WORK REQUIRED. Print the stretch of the sentimentlab package metadata below from "Copyright (c) 2026" through "of the Software.", with no changes.

Metadata-Version: 2.4
Name: sentimentlab
Version: 0.1.1
Summary: A Python library for sentiment-driven financial analysis: OHLCV formatting, sentiment-price correlation, statistical tests and backtesting
Project-URL: Homepage, https://github.com/paolo-amicopk/sentimentlab
Project-URL: Repository, https://github.com/paolo-amicopk/sentimentlab
Project-URL: Bug Tracker, https://github.com/paolo-amicopk/sentimentlab/issues
Author-email: Paolo Amico <paolo.amicopk@gmail.com>
License: MIT License
        
        Copyright (c) 2026 Paolo Amico
        
        Permission is hereby granted, free of charge, to any person obtaining a copy
        of this software and associated documentation files (the "Software"), to deal
        in the Software without restriction, including without limitation the rights
        to use, copy, modify, merge, publish, distribute, sublicense, and/or sell
        copies of the Software, and to permit persons to whom the Software is
        furnished to do so, subject to the following conditions:
        
        The above copyright notice and this permission notice shall be included in all
        copies or substantial portions of the Software.

LISTED ENTRIES.
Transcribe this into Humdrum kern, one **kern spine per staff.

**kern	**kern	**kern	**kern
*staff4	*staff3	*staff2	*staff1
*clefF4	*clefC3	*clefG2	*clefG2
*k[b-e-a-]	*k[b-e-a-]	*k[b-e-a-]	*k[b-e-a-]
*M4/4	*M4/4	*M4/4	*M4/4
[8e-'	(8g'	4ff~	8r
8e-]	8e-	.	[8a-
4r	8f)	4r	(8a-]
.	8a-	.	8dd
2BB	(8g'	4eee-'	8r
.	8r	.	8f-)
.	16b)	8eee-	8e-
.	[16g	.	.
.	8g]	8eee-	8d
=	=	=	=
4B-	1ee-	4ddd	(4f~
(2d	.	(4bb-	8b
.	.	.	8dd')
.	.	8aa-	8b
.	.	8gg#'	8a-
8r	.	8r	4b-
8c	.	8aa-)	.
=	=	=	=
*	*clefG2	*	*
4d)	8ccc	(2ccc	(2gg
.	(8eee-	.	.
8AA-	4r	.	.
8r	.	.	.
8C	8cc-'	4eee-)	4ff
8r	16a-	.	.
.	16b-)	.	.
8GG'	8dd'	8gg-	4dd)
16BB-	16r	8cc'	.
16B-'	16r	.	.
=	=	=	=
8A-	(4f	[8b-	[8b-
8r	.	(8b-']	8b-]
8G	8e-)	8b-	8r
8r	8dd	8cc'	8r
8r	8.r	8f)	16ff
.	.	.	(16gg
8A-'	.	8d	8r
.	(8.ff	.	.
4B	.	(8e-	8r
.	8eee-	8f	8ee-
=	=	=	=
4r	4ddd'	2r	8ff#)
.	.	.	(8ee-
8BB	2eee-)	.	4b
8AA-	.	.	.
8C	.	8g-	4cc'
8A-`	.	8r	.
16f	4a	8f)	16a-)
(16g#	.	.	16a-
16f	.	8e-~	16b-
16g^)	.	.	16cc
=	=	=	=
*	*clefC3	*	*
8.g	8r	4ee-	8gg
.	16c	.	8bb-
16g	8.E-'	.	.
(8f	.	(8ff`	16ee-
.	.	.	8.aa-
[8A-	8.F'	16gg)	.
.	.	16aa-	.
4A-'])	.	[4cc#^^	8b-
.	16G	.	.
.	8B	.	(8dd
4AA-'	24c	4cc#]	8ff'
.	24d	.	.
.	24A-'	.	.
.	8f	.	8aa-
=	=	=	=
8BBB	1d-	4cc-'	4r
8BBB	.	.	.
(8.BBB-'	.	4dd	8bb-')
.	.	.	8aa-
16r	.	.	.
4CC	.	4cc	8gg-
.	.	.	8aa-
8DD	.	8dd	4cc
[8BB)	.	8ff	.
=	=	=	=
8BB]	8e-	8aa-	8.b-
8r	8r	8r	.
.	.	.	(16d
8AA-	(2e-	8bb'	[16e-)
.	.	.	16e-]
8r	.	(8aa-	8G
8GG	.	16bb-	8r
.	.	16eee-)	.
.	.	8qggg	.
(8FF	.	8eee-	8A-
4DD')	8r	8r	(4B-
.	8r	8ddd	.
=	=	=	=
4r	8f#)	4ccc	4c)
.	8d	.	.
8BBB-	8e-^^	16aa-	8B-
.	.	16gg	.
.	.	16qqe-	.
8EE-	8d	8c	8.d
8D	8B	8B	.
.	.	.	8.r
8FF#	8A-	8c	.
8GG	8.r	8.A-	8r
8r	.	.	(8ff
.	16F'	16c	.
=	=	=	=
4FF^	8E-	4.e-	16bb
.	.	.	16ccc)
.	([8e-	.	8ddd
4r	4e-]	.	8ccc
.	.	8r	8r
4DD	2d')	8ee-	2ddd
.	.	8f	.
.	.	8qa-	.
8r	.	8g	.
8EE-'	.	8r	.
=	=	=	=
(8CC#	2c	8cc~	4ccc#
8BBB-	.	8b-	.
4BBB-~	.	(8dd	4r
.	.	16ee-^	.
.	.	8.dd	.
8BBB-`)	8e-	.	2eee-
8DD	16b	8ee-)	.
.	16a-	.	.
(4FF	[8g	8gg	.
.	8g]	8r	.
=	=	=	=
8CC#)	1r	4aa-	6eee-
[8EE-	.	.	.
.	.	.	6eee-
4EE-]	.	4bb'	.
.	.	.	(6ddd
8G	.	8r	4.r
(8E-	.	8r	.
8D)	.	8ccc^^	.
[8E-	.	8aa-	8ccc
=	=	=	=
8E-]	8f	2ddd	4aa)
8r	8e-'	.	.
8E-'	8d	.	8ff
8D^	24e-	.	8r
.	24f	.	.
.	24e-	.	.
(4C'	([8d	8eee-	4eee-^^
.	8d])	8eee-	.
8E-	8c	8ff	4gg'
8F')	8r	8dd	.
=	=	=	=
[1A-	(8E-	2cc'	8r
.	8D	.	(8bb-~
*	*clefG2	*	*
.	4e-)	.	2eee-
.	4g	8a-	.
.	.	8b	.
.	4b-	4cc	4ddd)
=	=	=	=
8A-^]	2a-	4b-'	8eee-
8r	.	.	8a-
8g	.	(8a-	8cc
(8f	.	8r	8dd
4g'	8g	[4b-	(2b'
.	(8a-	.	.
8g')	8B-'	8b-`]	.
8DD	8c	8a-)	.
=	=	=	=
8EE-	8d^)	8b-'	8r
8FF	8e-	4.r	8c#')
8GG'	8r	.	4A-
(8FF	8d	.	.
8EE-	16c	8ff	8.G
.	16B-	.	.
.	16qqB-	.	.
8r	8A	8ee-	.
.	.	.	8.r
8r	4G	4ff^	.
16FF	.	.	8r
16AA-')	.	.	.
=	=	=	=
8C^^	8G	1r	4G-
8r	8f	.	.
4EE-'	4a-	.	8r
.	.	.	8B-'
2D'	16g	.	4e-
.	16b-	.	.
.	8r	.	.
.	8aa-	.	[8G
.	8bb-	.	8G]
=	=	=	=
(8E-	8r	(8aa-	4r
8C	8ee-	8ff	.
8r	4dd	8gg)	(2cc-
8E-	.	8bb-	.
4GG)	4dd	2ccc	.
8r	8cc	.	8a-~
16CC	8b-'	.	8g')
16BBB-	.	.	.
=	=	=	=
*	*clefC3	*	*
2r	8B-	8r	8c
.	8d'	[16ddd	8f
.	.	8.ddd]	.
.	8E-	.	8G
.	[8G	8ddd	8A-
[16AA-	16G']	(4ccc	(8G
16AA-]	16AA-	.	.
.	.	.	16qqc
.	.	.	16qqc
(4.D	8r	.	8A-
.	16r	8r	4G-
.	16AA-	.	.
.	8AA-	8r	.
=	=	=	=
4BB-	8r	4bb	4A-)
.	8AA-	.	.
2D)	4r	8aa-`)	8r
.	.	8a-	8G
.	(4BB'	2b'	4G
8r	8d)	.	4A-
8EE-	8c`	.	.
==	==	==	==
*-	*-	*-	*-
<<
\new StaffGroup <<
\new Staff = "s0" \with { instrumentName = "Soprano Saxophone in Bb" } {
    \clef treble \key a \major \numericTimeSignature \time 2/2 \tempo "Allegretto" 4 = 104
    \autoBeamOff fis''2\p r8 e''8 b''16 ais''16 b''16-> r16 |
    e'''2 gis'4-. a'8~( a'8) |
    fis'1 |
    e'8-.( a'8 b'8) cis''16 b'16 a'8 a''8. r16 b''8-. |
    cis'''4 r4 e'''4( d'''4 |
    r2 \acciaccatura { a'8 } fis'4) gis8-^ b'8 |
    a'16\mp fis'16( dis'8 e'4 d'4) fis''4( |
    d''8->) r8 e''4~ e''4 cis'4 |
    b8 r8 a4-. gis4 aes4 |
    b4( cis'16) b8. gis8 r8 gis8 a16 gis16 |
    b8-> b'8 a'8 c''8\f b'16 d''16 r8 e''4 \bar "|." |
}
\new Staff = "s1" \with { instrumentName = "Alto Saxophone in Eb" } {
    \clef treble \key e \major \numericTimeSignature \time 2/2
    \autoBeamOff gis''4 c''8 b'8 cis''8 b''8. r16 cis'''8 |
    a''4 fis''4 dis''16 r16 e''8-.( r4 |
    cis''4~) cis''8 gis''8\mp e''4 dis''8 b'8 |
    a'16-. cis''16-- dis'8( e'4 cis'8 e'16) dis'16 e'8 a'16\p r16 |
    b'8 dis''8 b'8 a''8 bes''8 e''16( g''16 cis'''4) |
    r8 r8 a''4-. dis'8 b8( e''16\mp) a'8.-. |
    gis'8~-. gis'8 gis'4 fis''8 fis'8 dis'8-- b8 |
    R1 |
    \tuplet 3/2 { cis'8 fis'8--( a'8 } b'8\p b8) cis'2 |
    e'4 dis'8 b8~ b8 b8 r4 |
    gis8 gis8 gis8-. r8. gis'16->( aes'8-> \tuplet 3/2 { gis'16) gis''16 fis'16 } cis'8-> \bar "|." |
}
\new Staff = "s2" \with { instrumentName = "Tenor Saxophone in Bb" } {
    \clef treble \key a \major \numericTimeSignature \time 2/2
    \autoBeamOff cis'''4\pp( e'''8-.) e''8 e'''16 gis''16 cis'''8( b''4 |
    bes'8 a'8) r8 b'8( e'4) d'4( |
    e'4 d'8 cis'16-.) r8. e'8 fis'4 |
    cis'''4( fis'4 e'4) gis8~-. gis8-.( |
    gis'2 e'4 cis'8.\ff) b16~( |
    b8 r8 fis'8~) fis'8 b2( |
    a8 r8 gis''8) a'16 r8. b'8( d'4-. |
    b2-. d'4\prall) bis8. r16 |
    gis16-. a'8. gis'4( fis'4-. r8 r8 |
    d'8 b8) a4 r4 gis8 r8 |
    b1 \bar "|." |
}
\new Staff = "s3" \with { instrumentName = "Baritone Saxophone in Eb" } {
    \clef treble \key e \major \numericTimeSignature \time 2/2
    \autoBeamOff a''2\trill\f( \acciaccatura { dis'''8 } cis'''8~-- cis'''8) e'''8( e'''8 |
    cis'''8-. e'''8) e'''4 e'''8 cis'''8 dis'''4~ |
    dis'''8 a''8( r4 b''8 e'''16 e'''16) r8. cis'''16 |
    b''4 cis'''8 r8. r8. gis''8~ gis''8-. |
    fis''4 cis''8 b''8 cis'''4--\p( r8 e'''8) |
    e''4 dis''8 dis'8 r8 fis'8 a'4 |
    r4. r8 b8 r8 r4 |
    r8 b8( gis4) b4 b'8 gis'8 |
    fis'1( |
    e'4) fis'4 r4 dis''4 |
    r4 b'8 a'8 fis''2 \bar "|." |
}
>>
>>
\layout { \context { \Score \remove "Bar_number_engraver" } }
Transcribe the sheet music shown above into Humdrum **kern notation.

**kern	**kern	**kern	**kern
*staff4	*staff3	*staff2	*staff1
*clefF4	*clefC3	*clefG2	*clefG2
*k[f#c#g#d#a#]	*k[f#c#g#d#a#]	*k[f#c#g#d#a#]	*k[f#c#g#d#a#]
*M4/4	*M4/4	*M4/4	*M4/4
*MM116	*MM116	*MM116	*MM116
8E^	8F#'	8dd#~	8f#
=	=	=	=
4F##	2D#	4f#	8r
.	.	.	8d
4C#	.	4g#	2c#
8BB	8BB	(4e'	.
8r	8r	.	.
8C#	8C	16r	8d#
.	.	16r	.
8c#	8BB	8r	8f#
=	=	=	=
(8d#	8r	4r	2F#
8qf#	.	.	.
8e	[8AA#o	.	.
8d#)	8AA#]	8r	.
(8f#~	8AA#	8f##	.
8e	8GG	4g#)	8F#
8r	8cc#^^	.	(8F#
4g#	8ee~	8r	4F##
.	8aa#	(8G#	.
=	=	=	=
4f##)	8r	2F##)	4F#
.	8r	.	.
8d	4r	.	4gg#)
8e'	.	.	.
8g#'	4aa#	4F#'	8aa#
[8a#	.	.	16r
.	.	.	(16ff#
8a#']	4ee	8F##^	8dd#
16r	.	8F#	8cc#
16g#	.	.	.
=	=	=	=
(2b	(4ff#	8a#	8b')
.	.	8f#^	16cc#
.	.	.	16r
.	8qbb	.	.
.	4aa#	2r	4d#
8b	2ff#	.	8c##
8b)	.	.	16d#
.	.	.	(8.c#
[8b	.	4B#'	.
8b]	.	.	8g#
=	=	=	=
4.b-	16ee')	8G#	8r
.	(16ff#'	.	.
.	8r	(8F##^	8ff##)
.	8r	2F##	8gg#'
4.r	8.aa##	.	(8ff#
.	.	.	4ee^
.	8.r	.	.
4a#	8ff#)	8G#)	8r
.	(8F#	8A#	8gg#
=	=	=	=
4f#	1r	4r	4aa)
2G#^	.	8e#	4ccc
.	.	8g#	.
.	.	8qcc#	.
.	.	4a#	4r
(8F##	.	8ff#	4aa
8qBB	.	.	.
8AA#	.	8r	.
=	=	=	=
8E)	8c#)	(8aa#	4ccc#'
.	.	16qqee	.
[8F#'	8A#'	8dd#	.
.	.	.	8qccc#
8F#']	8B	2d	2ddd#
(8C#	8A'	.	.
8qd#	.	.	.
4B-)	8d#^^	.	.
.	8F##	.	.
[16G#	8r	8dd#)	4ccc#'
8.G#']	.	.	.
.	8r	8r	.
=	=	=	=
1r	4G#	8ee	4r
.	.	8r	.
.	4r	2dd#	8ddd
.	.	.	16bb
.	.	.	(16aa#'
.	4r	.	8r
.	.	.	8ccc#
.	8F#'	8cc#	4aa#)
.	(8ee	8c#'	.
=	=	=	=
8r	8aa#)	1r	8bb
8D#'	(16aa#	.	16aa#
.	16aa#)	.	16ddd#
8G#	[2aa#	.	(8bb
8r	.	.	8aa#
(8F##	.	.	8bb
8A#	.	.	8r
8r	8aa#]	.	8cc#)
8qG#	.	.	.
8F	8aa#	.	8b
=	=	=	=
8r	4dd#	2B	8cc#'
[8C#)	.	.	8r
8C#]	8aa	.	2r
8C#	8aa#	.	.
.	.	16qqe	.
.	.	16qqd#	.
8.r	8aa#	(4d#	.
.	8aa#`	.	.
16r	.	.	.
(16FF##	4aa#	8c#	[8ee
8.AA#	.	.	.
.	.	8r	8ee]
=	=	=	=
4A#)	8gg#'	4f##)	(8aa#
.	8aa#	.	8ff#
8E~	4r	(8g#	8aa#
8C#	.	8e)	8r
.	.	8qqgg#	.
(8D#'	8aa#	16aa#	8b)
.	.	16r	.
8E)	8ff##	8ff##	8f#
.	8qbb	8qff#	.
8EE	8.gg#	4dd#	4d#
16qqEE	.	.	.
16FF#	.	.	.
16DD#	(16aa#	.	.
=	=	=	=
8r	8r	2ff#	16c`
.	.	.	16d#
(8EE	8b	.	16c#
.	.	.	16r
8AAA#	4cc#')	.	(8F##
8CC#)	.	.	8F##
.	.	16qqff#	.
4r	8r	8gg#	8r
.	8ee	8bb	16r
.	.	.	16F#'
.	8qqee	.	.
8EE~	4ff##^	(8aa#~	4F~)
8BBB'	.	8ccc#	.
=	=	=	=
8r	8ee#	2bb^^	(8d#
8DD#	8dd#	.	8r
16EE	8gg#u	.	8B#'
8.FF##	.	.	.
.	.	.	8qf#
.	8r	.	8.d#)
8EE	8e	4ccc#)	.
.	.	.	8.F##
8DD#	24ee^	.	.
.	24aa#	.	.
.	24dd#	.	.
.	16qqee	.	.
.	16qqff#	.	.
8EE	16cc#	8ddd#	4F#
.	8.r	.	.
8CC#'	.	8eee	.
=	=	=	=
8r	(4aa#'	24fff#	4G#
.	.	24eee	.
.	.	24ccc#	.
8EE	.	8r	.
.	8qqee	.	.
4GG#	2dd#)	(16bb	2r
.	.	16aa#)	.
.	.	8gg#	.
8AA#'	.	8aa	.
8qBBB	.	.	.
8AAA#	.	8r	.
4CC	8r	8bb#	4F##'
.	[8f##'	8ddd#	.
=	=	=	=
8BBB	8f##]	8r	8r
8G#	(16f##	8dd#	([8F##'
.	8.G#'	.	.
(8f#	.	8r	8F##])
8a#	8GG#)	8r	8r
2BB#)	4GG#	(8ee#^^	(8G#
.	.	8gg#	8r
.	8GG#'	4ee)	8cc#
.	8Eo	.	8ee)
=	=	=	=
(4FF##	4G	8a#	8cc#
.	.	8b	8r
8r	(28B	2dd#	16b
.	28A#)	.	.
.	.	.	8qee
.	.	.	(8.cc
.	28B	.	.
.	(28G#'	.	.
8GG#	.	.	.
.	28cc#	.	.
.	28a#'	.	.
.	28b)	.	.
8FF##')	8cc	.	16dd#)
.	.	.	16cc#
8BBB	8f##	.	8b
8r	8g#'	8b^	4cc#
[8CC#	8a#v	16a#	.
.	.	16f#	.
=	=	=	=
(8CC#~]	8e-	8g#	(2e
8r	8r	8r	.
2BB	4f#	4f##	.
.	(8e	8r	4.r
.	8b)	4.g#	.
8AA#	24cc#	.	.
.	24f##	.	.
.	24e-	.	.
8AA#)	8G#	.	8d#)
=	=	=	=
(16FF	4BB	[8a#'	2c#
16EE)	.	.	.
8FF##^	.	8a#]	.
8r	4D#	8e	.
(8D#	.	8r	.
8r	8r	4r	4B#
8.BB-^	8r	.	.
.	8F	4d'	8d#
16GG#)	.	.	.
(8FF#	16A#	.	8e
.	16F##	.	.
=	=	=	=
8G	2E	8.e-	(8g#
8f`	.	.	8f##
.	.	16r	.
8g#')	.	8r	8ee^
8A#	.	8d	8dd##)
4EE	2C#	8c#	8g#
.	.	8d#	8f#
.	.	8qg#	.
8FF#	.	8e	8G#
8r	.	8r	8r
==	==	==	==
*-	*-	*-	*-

FINISHED EXERCISE.
Copyright (c) 2026 Paolo Amico
        
        Permission is hereby granted, free of charge, to any person obtaining a copy
        of this software and associated documentation files (the "Software"), to deal
        in the Software without restriction, including without limitation the rights
        to use, copy, modify, merge, publish, distribute, sublicense, and/or sell
        copies of the Software, and to permit persons to whom the Software is
        furnished to do so, subject to the following conditions:
        
        The above copyright notice and this permission notice shall be included in all
        copies or substantial portions of the Software.